Aus dieser Schreckensgeschichte muss die Welt gelernt haben, weshalb die Künstler eine große Freiheit und Toleranz erfahren. Meistens jedenfalls.

Die ist auch nötig, die Toleranz. Zum Beispiel, wenn jemand eine tote Kuh irgendwo runterwerfen will. Wo war das gleich?

www.berlinonline.de/berliner-zeitung/archiv/.bin/dump.fcgi/2001/0720/berlin/0062/index.html

Ach ja, zur Einweihung der neuen Backfabrik im Prenzlauer Berg. Da wollte der Künstler Wolfgang Flatz, den Umgang der Menschen mit Fleisch thematisieren. Die Kuh – der Künstler hing auch irgendwo mit am Kran – knallte dann runter. Der autoaggressive Künstler hat auch schon mal als Fußabtreter gedient, las ich im „Spiegel“. Aha, ein Rindviech von oben ein Ochse von unten.

Diese Kunst braucht
Die Kritik der Unkundigen

Aber, so leichtfertig-unkundige Kritik gehört zu diesem Kunstkonzept mit dazu. Sie wirft ein entlarvendes Licht auf mich und meinen kleinen Geist, während der Scheinwerfer die tote Kuh anstrahlt. Furchtbar ist so etwas. Aber, es gehört zur Freiheit der Kunst.

Dass unterdrückter Kunstwillen Diktatoren erzeugen kann, kam mir auch noch bei einer anderen Kunstaktion in den Sinn. Was bewegt einen Menschen, andere Menschen zu bewegen, sich nackig zu machen und hinzustellen. Ist das nicht ein Milgram Experiment? Obwohl – nee, die kommen ja freiwillig dahin. Milgram ist es nur, wenn sie alle angezogen kommen und dann zieht sich einer aus und alle machens nach. Das kann der Künstler Spencer Tunick ja als nächstes mal angehen -schöpferisch.

Dass eine Frau wie Marina Abramovic Kunst machen darf, erfüllt mich immer mit Erleichterung, obwohl ihre Kunst mich immer wieder ärgert. Ich möchte nicht wissen, wozu die fähig wäre, wenn sie nicht der Welt ihr Leiden zeigen oder Beklemmungen erzeugen könnte angesichts pausenloser Selbstqälereien. Zum Beispiel:

www.kunstwissen.de/fach/f-kuns/o_pm/abramo0.htm

In der Performance Dragon Heads sitzt die Künstlerin auf einem Eisenbett, das auf vier Eisblöcken ruht, während sich um ihre Mitte Boa-Schlangen winden.

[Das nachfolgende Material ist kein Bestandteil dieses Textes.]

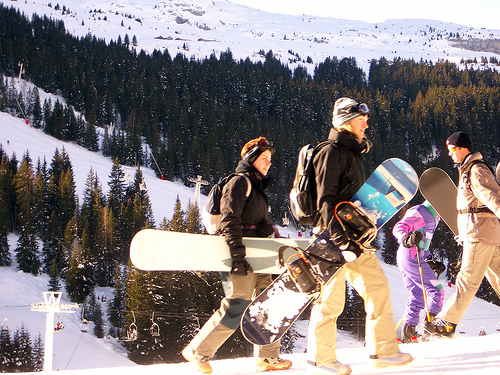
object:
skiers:
[180, 136, 293, 374]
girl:
[391, 199, 454, 345]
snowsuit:
[391, 199, 445, 326]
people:
[392, 199, 458, 343]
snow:
[0, 113, 499, 371]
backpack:
[290, 144, 323, 227]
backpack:
[203, 177, 229, 236]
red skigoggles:
[259, 139, 270, 148]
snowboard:
[129, 229, 317, 276]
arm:
[220, 181, 248, 260]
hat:
[332, 97, 363, 128]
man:
[422, 131, 499, 339]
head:
[332, 97, 370, 145]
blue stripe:
[385, 158, 419, 193]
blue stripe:
[354, 182, 399, 226]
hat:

Ich fühle mich immer sehr klein und anfechtbar, wenn ich ihre Performances begucke. Oder ich könnte rasend werden und transponiere mich ins Avantgardefeindliche. Dieses Rasend werden nehme ich persönlich, das ist etwas, was Frau Abramovic ja in mir erzeugen will, vielleicht auch etwas frei legen in mir und mich damit zum Zubehör dieser Performances machen. So sehr tun mir die Haare weh, wenn ich sie auf Bildern sehe mit dem Rücken zu und an den Haaren zusammengeknotet mit ihren einstigen Kunstkomplizen Ulay. Diese bösen Vereinnahmungen.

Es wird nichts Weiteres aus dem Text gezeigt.